Kellermann published several high-profile studies on the topic of gun-related injuries. In 1986, he coauthored a study published in the New England Journal of Medicine finding that for every self-defense homicide via firearm, there were 43 suicides, criminal homicides, or accidental gunshot deaths. He coauthored additional studies published in the New England Journal of Medicine identifying firearm ownership as a risk factor for both homicide and suicide in the home. Gary Kleck, in a paper, argued that most of the homicides in the 1993 study were not committed with the same gun kept in the household the decedent lived in. Kellermann responded that the mechanism behind the observed effect needed not result from the same gun kept in the household, but by the decedents having used these guns in failed self-defense.

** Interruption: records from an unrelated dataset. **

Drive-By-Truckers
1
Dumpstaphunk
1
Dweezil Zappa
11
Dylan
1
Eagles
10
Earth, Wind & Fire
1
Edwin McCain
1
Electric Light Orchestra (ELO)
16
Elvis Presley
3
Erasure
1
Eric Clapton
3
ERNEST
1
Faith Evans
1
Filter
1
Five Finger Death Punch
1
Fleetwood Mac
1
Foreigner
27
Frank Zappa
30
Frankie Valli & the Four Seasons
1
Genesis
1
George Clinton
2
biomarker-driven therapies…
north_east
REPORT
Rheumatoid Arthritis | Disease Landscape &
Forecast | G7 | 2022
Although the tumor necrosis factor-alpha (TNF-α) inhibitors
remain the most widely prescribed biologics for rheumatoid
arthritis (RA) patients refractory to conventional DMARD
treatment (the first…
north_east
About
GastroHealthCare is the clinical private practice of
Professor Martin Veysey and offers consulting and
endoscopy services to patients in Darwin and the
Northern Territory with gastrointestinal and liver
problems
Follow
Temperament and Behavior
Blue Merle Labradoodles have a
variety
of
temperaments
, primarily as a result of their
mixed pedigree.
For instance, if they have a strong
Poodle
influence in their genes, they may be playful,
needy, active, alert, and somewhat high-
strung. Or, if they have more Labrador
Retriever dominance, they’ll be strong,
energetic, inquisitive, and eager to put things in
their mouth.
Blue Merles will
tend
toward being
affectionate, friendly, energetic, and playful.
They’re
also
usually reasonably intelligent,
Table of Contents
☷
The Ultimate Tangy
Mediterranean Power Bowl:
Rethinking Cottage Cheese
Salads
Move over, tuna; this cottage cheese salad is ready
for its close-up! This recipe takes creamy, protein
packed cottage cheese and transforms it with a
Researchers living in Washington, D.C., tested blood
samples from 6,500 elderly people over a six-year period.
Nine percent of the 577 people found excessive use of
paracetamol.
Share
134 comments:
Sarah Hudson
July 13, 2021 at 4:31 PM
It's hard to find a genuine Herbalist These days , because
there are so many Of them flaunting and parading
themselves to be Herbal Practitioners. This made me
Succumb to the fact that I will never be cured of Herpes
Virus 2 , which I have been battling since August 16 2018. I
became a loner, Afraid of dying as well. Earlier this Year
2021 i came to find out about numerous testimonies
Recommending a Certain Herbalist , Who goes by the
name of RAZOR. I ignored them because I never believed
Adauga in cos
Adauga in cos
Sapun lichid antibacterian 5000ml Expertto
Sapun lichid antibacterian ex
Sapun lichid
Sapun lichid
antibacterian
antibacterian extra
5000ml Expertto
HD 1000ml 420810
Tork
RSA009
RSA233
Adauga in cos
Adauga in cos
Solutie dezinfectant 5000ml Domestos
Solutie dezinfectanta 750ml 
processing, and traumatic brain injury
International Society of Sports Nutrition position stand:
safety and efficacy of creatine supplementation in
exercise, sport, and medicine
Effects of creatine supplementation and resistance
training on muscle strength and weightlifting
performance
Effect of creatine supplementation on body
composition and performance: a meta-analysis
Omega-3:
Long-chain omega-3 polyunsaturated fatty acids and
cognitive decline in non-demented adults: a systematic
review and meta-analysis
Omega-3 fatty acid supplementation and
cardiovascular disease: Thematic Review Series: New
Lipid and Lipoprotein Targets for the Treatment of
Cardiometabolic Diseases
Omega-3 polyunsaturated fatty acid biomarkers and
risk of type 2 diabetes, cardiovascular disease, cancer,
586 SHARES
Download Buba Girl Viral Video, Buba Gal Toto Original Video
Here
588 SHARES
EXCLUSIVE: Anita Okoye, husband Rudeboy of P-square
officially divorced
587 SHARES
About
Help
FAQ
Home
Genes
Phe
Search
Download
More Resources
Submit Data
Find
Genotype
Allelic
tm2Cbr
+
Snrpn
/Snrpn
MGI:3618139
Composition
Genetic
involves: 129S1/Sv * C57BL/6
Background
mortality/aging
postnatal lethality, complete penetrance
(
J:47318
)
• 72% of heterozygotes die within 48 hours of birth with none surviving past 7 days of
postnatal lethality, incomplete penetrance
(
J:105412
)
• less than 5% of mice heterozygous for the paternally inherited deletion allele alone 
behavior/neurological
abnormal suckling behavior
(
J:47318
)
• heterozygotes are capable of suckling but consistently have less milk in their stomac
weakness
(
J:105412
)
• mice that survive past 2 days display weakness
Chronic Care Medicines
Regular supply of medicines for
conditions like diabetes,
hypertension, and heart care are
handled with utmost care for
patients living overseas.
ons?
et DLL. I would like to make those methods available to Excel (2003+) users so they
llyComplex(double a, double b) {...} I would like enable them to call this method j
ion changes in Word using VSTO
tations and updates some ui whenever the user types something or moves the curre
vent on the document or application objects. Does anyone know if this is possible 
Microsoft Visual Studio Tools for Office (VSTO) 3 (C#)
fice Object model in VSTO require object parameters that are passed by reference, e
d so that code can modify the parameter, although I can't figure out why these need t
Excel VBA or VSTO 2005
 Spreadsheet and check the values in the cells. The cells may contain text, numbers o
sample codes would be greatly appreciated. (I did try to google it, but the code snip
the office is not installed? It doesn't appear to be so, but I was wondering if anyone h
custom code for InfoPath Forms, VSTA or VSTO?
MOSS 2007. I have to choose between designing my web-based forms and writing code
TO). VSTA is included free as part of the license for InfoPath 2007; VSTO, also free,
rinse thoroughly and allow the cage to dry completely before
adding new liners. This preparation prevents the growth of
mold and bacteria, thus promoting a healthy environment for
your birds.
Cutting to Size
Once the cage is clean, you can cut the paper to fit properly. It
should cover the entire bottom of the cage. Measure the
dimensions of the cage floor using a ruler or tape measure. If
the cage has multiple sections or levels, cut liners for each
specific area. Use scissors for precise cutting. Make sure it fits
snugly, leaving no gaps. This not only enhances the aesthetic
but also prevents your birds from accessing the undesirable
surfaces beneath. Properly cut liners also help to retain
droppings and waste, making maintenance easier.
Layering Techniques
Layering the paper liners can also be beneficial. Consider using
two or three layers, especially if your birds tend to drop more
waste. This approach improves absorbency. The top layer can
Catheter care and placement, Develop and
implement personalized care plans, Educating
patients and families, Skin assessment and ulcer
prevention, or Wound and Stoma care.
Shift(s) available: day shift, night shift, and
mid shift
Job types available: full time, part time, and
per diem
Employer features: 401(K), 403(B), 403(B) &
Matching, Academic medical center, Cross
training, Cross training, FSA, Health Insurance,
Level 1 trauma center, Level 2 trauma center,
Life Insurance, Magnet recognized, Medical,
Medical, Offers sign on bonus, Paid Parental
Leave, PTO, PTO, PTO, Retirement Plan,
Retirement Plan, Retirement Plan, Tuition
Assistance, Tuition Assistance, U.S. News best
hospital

Kellermann has published extensively in the areas of emergency medicine and public health, including studies of emergency cardiac care, use of diagnostic technologies in the emergency department, and on the use of progesterone as a treatment for traumatic brain injury. He has also published research on the role of emergency departments in providing health care to the poor, the role of insurance, and the situation of the uninsured. In recent years, he has written about domestic preparedness to respond to different forms of terrorism. Kellermann was instrumental in the planning and implementation of the American Heart Association's "Racing the Clock to Restart Atlanta's Hearts" initiative. He also played a role in the Institute of Medicine’s three-volume report on the Future of Emergency Care in the United States.